• Task
Retype all the text in the data below line for line, without the pictures.

• Source material
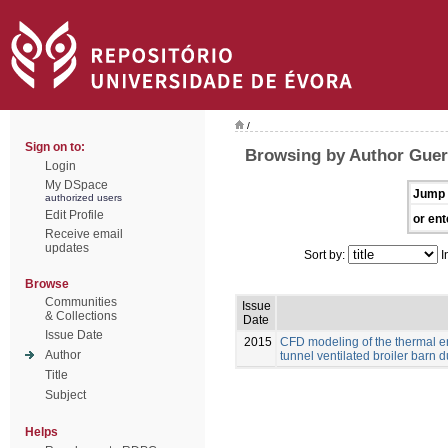
/
Sign on to:
Browsing by Author Guerr
Login
My DSpace
Jump 
authorized users
Edit Profile
or ent
Receive email
updates
Sort by:
I
Browse
Communities
Issue
& Collections
Date
Issue Date
2015
CFD modeling of the thermal e
Author
tunnel ventilated broiler barn du
Title
Subject
Helps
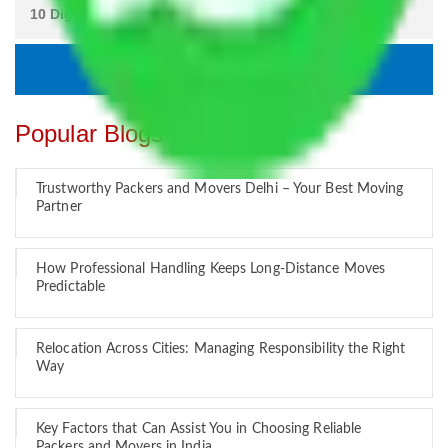
Popular Blogs
Trustworthy Packers and Movers Delhi – Your Best Moving
Partner
How Professional Handling Keeps Long-Distance Moves
Predictable
Relocation Across Cities: Managing Responsibility the Right
Way
Key Factors that Can Assist You in Choosing Reliable
Packers and Movers in India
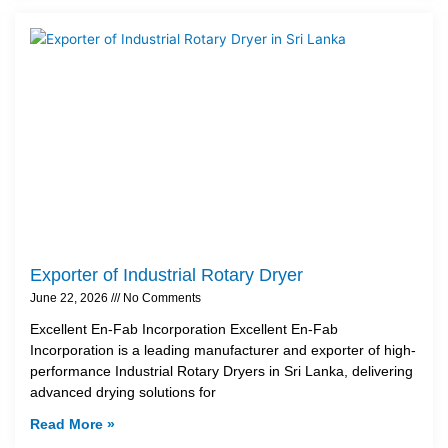
Exporter of Industrial Rotary Dryer
June 22, 2026
No Comments
Excellent En-Fab Incorporation Excellent En-Fab
Incorporation is a leading manufacturer and exporter of high-
performance Industrial Rotary Dryers in Sri Lanka, delivering
advanced drying solutions for
Read More »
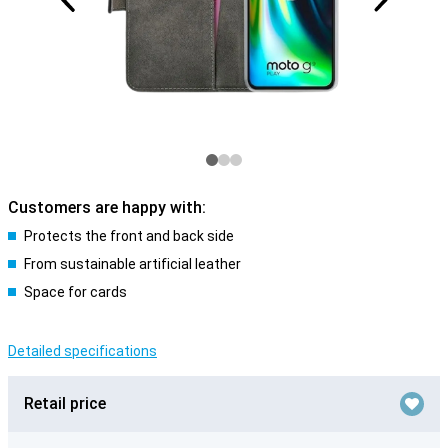
Customers are happy with:
Protects the front and back side
From sustainable artificial leather
Space for cards
Detailed specifications
Retail price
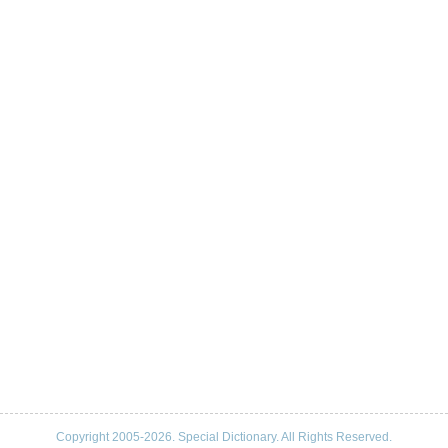
Copyright 2005-2026. Special Dictionary. All Rights Reserved.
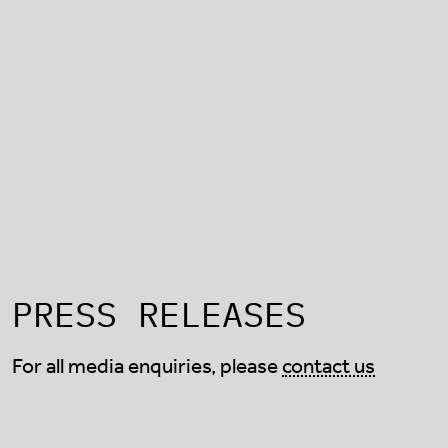
PRESS RELEASES
For all media enquiries, please
contact us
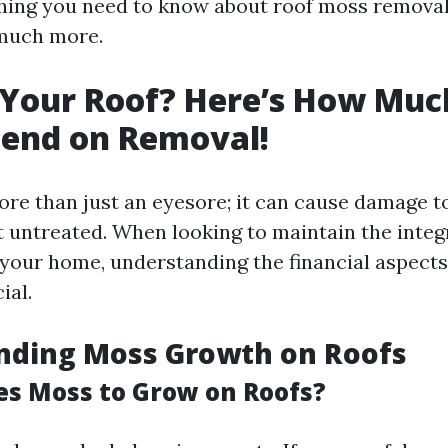
hing you need to know about roof moss removal
much more.
 Your Roof? Here’s How Muc
pend on Removal!
re than just an eyesore; it can cause damage t
ft untreated. When looking to maintain the integ
your home, understanding the financial aspect
ial.
nding Moss Growth on Roofs
s Moss to Grow on Roofs?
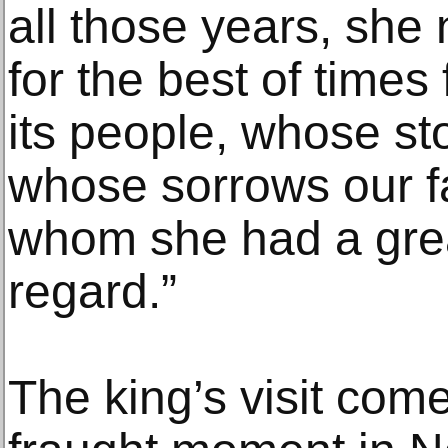
all those years, she
for the best of times 
its people, whose st
whose sorrows our fa
whom she had a grea
regard.”
The king’s visit comes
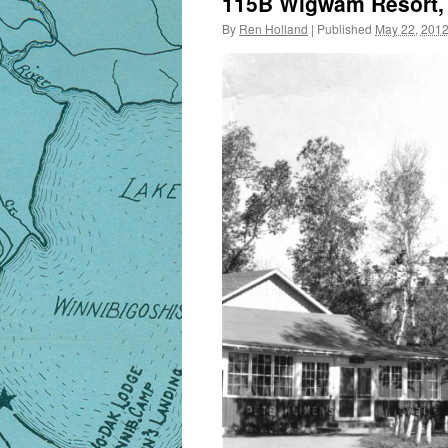
115B Wigwam Resort, L
By
Ren Holland
|
Published
May 22, 201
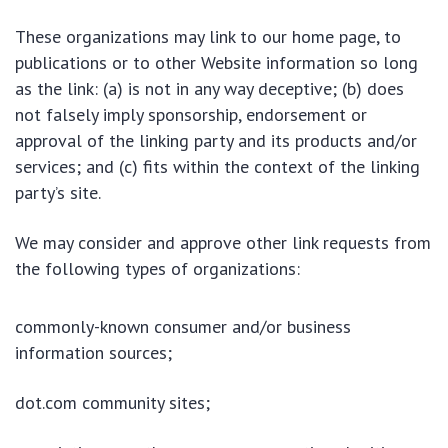
These organizations may link to our home page, to
publications or to other Website information so long
as the link: (a) is not in any way deceptive; (b) does
not falsely imply sponsorship, endorsement or
approval of the linking party and its products and/or
services; and (c) fits within the context of the linking
party’s site.
We may consider and approve other link requests from
the following types of organizations:
commonly-known consumer and/or business
information sources;
dot.com community sites;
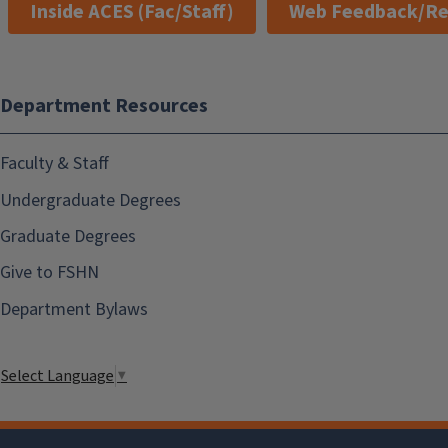
Inside ACES (Fac/Staff)
Web Feedback/Re
Department Resources
Faculty & Staff
Undergraduate Degrees
Graduate Degrees
Give to FSHN
Department Bylaws
Select Language
▼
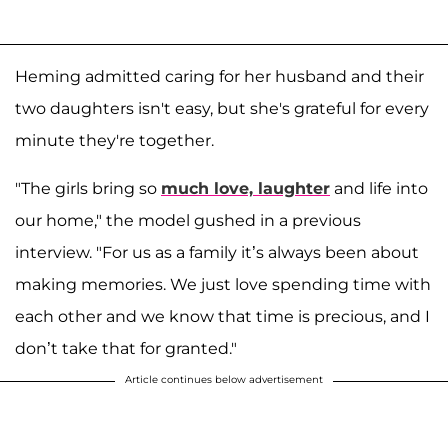
Heming admitted caring for her husband and their
two daughters isn't easy, but she's grateful for every
minute they're together.
"The girls bring so
much love, laughter
and life into
our home," the model gushed in a previous
interview. "For us as a family it’s always been about
making memories. We just love spending time with
each other and we know that time is precious, and I
don’t take that for granted."
Article continues below advertisement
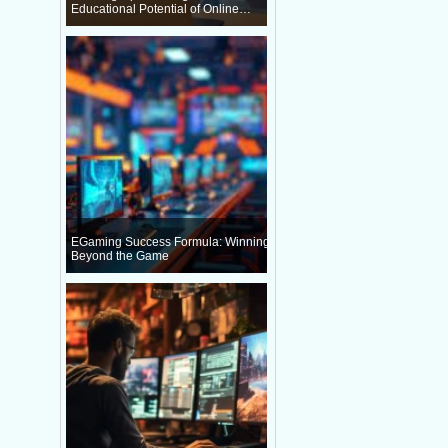
Educational Potential of Online
Gaming
EGaming Success Formula: Winning
Beyond the Game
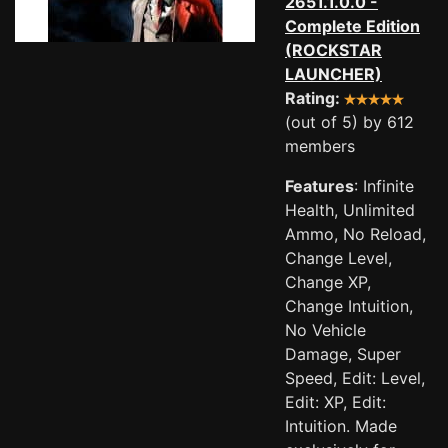
2651.1.0.0 -
Complete Edition
(ROCKSTAR
LAUNCHER)
Rating:
(out of 5) by 612
members
Features
: Infinite
Health, Unlimited
Ammo, No Reload,
Change Level,
Change XP,
Change Intuition,
No Vehicle
Damage, Super
Speed, Edit: Level,
Edit: XP, Edit:
Intuition. Made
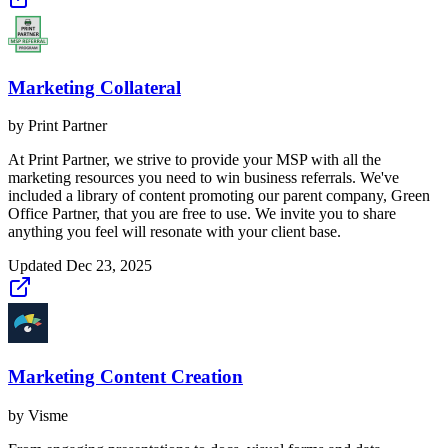
Marketing Collateral
by
Print Partner
At Print Partner, we strive to provide your MSP with all the
marketing resources you need to win business referrals. We've
included a library of content promoting our parent company, Green
Office Partner, that you are free to use. We invite you to share
anything you feel will resonate with your client base.
Updated
Dec 23, 2025
Marketing Content Creation
by
Visme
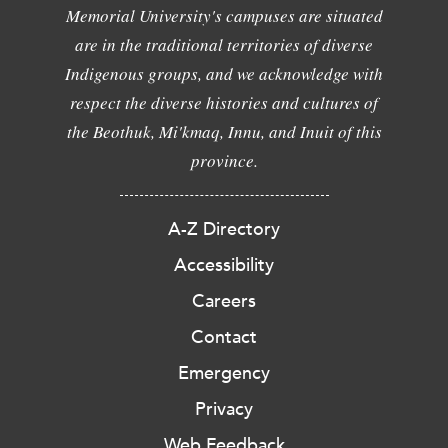
Memorial University's campuses are situated
are in the traditional territories of diverse
Indigenous groups, and we acknowledge with
respect the diverse histories and cultures of
the Beothuk, Mi'kmaq, Innu, and Inuit of this
province.
A-Z Directory
Accessibility
Careers
Contact
Emergency
Privacy
Web Feedback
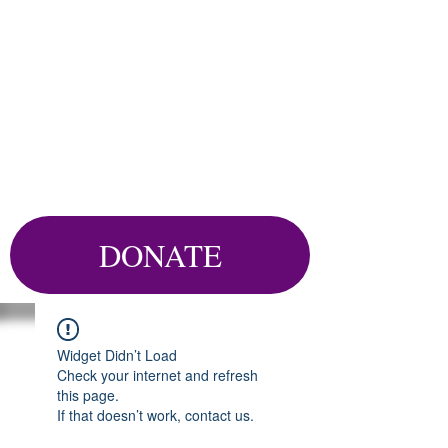
DONATE
Widget Didn’t Load
Check your internet and refresh
this page.
If that doesn’t work, contact us.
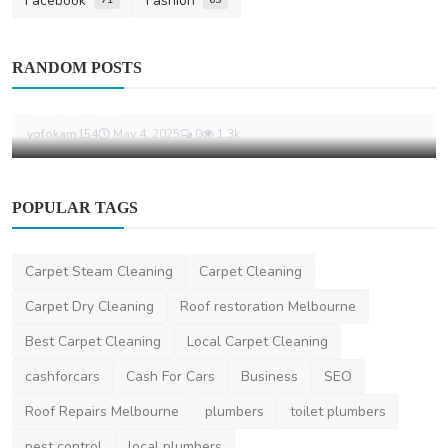
Facebook
Fashion
News
RANDOM POSTS
Florists and Their Importance: Celebrating
the Art of F...
yofokam154
May 4, 2025
0
1.3k
POPULAR TAGS
Carpet Steam Cleaning
Carpet Cleaning
Carpet Dry Cleaning
Roof restoration Melbourne
Best Carpet Cleaning
Local Carpet Cleaning
cashforcars
Cash For Cars
Business
SEO
Roof Repairs Melbourne
plumbers
toilet plumbers
pest control
local plumbers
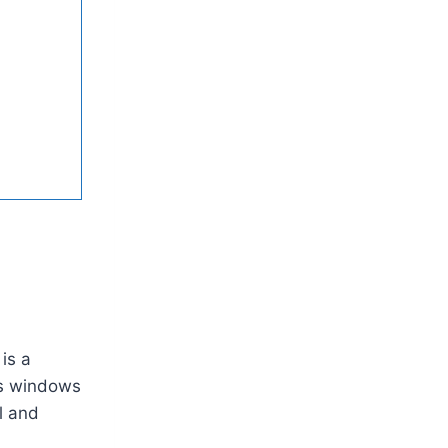
is a
ass windows
l and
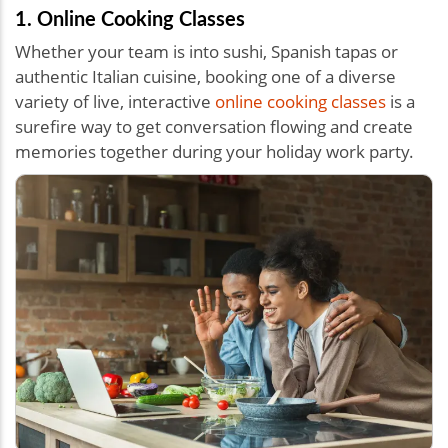
1. Online Cooking Classes
Whether your team is into sushi, Spanish tapas or
authentic Italian cuisine, booking one of a diverse
variety of live, interactive
online cooking classes
is a
surefire way to get conversation flowing and create
memories together during your holiday work party.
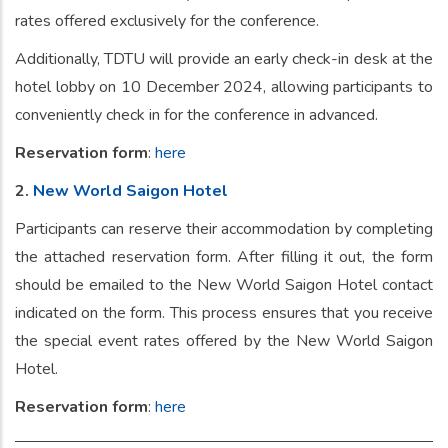
rates offered exclusively for the conference.
Additionally, TDTU will provide an early check-in desk at the
hotel lobby on 10 December 2024, allowing participants to
conveniently check in for the conference in advanced.
Reservation form
:
here
2.
New World Saigon Hotel
Participants can reserve their accommodation by completing
the attached reservation form. After filling it out, the form
should be emailed to the New World Saigon Hotel contact
indicated on the form. This process ensures that you receive
the special event rates offered by the New World Saigon
Hotel.
Reservation form
:
here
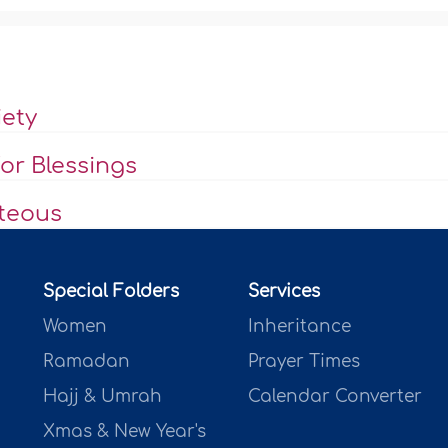
iety
or Blessings
hteous
Special Folders
Services
Women
Inheritance
Ramadan
Prayer Times
Hajj & Umrah
Calendar Converter
Xmas & New Year's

• Solved exercise
/
Sign on to:
Browsing by Author Guerr
Login
My DSpace
Jump 
authorized users
Edit Profile
or ent
Receive email
updates
Sort by:
I
Browse
Communities
Issue
& Collections
Date
Issue Date
2015
CFD modeling of the thermal e
Author
tunnel ventilated broiler barn du
Title
Subject
Helps
Popular Blogs
Trustworthy Packers and Movers Delhi – Your Best Moving
Partner
How Professional Handling Keeps Long-Distance Moves
Predictable
Relocation Across Cities: Managing Responsibility the Right
Way
Key Factors that Can Assist You in Choosing Reliable
Packers and Movers in India
Exporter of Industrial Rotary Dryer
June 22, 2026
No Comments
Excellent En-Fab Incorporation Excellent En-Fab
Incorporation is a leading manufacturer and exporter of high-
performance Industrial Rotary Dryers in Sri Lanka, delivering
advanced drying solutions for
Read More »
Customers are happy with:
Protects the front and back side
From sustainable artificial leather
Space for cards
Detailed specifications
Retail price
Copyright 2005-2026. Special Dictionary. All Rights Reserved.
PRESS RELEASES
For all media enquiries, please
contact us
hing you need to know about roof moss removal
much more.
 Your Roof? Here’s How Muc
pend on Removal!
re than just an eyesore; it can cause damage t
ft untreated. When looking to maintain the integ
your home, understanding the financial aspect
ial.
nding Moss Growth on Roofs
s Moss to Grow on Roofs?
all those years, she
for the best of times 
its people, whose st
whose sorrows our fa
whom she had a grea
regard.”
The king’s visit comes
115B Wigwam Resort, L
By
Ren Holland
|
Published
May 22, 201
These organizations may link to our home page, to
publications or to other Website information so long
as the link: (a) is not in any way deceptive; (b) does
not falsely imply sponsorship, endorsement or
approval of the linking party and its products and/or
services; and (c) fits within the context of the linking
party’s site.
We may consider and approve other link requests from
the following types of organizations:
commonly-known consumer and/or business
information sources;
dot.com community sites;
Inside ACES (Fac/Staff)
Web Feedback/Re
Department Resources
Faculty & Staff
Undergraduate Degrees
Graduate Degrees
Give to FSHN
Department Bylaws
Select Language
▼
Heming admitted caring for her husband and their
two daughters isn't easy, but she's grateful for every
minute they're together.
"The girls bring so
much love, laughter
and life into
our home," the model gushed in a previous
interview. "For us as a family it’s always been about
making memories. We just love spending time with
each other and we know that time is precious, and I
don’t take that for granted."
Article continues below advertisement
Educational Potential of Online
Gaming
EGaming Success Formula: Winning
Beyond the Game
2651.1.0.0 -
Complete Edition
(ROCKSTAR
LAUNCHER)
Rating:
(out of 5) by 612
members
Features
: Infinite
Health, Unlimited
Ammo, No Reload,
Change Level,
Change XP,
Change Intuition,
No Vehicle
Damage, Super
Speed, Edit: Level,
Edit: XP, Edit:
Intuition. Made
Marketing Collateral
by
Print Partner
At Print Partner, we strive to provide your MSP with all the
marketing resources you need to win business referrals. We've
included a library of content promoting our parent company, Green
Office Partner, that you are free to use. We invite you to share
anything you feel will resonate with your client base.
Updated
Dec 23, 2025
Marketing Content Creation
by
Visme
Memorial University's campuses are situated
are in the traditional territories of diverse
Indigenous groups, and we acknowledge with
respect the diverse histories and cultures of
the Beothuk, Mi'kmaq, Innu, and Inuit of this
province.
A-Z Directory
Accessibility
Careers
Contact
Emergency
Privacy
Web Feedback
DONATE
Widget Didn’t Load
Check your internet and refresh
this page.
If that doesn’t work, contact us.
Facebook
Fashion
News
RANDOM POSTS
Florists and Their Importance: Celebrating
the Art of F...
yofokam154
May 4, 2025
0
1.3k
POPULAR TAGS
Carpet Steam Cleaning
Carpet Cleaning
Carpet Dry Cleaning
Roof restoration Melbourne
Best Carpet Cleaning
Local Carpet Cleaning
cashforcars
Cash For Cars
Business
SEO
Roof Repairs Melbourne
plumbers
toilet plumbers
pest control
local plumbers
is a
ass windows
l and
1. Online Cooking Classes
Whether your team is into sushi, Spanish tapas or
authentic Italian cuisine, booking one of a diverse
variety of live, interactive
online cooking classes
is a
surefire way to get conversation flowing and create
memories together during your holiday work party.
rates offered exclusively for the conference.
Additionally, TDTU will provide an early check-in desk at the
hotel lobby on 10 December 2024, allowing participants to
conveniently check in for the conference in advanced.
Reservation form
:
here
2.
New World Saigon Hotel
Participants can reserve their accommodation by completing
the attached reservation form. After filling it out, the form
should be emailed to the New World Saigon Hotel contact
indicated on the form. This process ensures that you receive
the special event rates offered by the New World Saigon
Hotel.
Reservation form
:
here
iety
or Blessings
hteous
Special Folders
Services
Women
Inheritance
Ramadan
Prayer Times
Hajj & Umrah
Calendar Converter
Xmas & New Year's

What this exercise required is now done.